「宇宙服は、宇宙船内や宇宙空間で作業をするために必要です。海へ潜る時に、ボンベをつけた潜水着を身に付けるのも同じことです。この理屈は分かりますね?」
「分かりますが、それとこの問題がどういう関係にあるのでしょうか?」
「魂や意識をそもそもの根本として考える場合、肉体は単なる器です。それがまず、基本となる我々の概念です」
やはり。
宗教論者である彼に話を聞いたのは正解だったと僕は確信した。
生物の定義の仕方がまるで違っている。
科学を思考の根拠としている先生が、何故宗教家の彼と懇意だったか、今ならその疑問が解けそうな気がしてきた。
もっとも、真っ先に我々の一般的な固定概念であるダーウィン進化論や地動説は完全否定されてしまったが、これは予測の範囲だ。

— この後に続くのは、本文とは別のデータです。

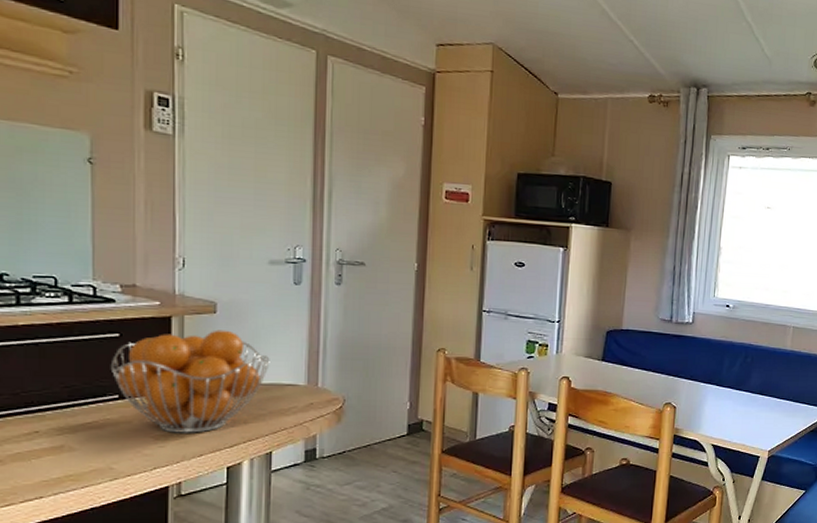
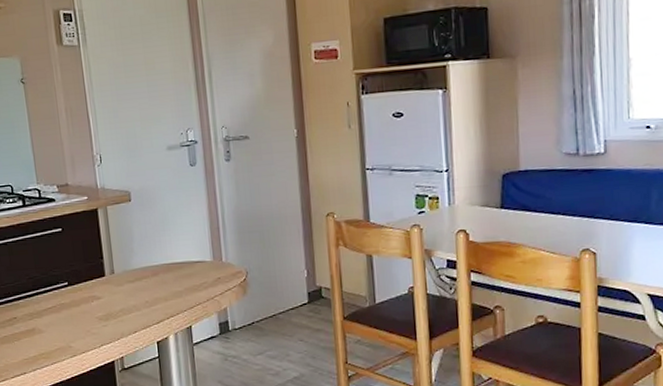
fruit basket: present [112,330,270,433] -> none [59,216,180,313]

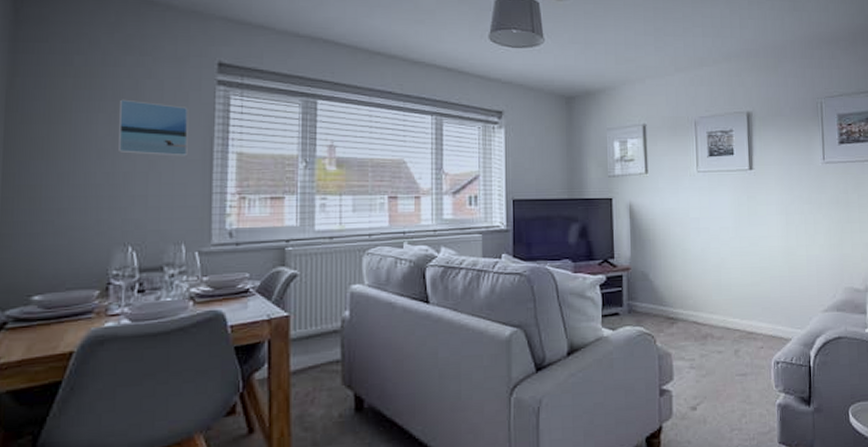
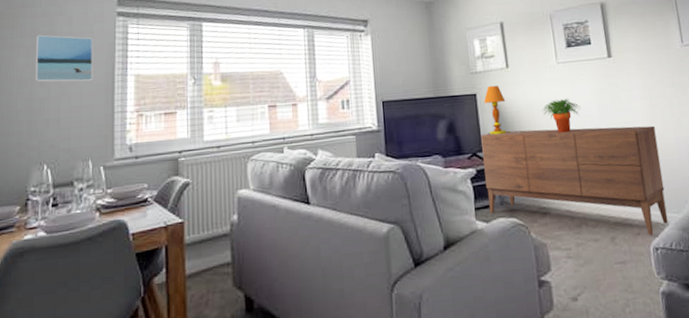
sideboard: none [614,238,791,349] -> present [481,125,669,235]
table lamp: none [619,190,654,242] -> present [483,85,521,135]
potted plant: none [677,209,718,244] -> present [541,99,582,133]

「つまり、宇宙服や潜水服は肉体を指し、そこに入る我々が魂だと例えられるわけですか?」
「はい。しかし、根本がまるで違うのですが」
「どういうことですか?」
「魂は、この世に生まれいずる際には器を選べない、ということです」
彼は一つの絵本を差し出した。
「これを見て、今のあなたならどうお感じになられるでしょうね」
―空を飛ぶコップ・・・・・・
空を飛びたいと強く願ったコップは、本来の役割である飲み物を入れるという運命を放棄し、食器棚から飛び出し・・・・・・・・地面に落ちて粉々に砕け散った。
生まれ変わったら、今度こそ必ず空を飛ぶと夢見ながら。
以前の僕なら、子供向けの夢想的な童話の類だと一笑していただろう。
「・・・・・・・・」
魂は、必ずしも自分の望んだ器を選ぶことが出来ない。
このコップは極端な例なのかもしれないが。
「いかがでしたたか?」
「成る程・・・つかめてきたような気がします」
「それはよかった。お役に立てたようならば、幸いです」
彼はどちらともとりにくい微笑を浮かべていた。